> [What to do] From the records below, transcribe only the lines running from the one with "Des organismes bancaires et de crédit de" through the one with "SCHRIFT VERGRÖSSERN". Keep both of those end lines.

(Beginning of Material for this exercise)

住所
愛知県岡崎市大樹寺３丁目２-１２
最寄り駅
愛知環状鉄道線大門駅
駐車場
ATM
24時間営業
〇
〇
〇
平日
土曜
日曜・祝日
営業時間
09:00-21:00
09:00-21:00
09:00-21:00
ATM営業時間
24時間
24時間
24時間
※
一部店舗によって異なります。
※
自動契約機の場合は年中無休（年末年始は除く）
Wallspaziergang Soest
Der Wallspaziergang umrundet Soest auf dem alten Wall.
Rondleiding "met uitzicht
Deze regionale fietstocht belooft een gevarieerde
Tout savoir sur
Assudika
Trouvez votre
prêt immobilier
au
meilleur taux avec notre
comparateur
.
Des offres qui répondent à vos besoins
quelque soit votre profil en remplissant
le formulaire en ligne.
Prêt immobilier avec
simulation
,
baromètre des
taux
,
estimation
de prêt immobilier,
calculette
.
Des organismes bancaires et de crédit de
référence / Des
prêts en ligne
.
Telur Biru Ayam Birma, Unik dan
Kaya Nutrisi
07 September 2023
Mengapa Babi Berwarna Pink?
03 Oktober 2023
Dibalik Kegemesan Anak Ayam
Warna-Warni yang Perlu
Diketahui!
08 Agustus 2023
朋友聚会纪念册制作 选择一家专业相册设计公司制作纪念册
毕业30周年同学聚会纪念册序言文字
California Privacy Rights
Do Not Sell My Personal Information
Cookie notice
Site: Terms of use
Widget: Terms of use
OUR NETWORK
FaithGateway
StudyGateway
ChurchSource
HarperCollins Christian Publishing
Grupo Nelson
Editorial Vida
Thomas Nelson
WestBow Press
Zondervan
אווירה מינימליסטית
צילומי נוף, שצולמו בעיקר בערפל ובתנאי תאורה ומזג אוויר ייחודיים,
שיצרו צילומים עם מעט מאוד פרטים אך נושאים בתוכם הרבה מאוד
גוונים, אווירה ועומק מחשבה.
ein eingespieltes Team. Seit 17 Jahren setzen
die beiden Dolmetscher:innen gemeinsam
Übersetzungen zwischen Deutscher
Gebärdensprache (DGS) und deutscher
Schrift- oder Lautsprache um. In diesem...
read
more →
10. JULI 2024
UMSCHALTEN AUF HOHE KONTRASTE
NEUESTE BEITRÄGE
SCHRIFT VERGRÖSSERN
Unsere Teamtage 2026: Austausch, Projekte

(End of Material for this exercise)

> [Task answer]
Des organismes bancaires et de crédit de
référence / Des
prêts en ligne
.
Telur Biru Ayam Birma, Unik dan
Kaya Nutrisi
07 September 2023
Mengapa Babi Berwarna Pink?
03 Oktober 2023
Dibalik Kegemesan Anak Ayam
Warna-Warni yang Perlu
Diketahui!
08 Agustus 2023
朋友聚会纪念册制作 选择一家专业相册设计公司制作纪念册
毕业30周年同学聚会纪念册序言文字
California Privacy Rights
Do Not Sell My Personal Information
Cookie notice
Site: Terms of use
Widget: Terms of use
OUR NETWORK
FaithGateway
StudyGateway
ChurchSource
HarperCollins Christian Publishing
Grupo Nelson
Editorial Vida
Thomas Nelson
WestBow Press
Zondervan
אווירה מינימליסטית
צילומי נוף, שצולמו בעיקר בערפל ובתנאי תאורה ומזג אוויר ייחודיים,
שיצרו צילומים עם מעט מאוד פרטים אך נושאים בתוכם הרבה מאוד
גוונים, אווירה ועומק מחשבה.
ein eingespieltes Team. Seit 17 Jahren setzen
die beiden Dolmetscher:innen gemeinsam
Übersetzungen zwischen Deutscher
Gebärdensprache (DGS) und deutscher
Schrift- oder Lautsprache um. In diesem...
read
more →
10. JULI 2024
UMSCHALTEN AUF HOHE KONTRASTE
NEUESTE BEITRÄGE
SCHRIFT VERGRÖSSERN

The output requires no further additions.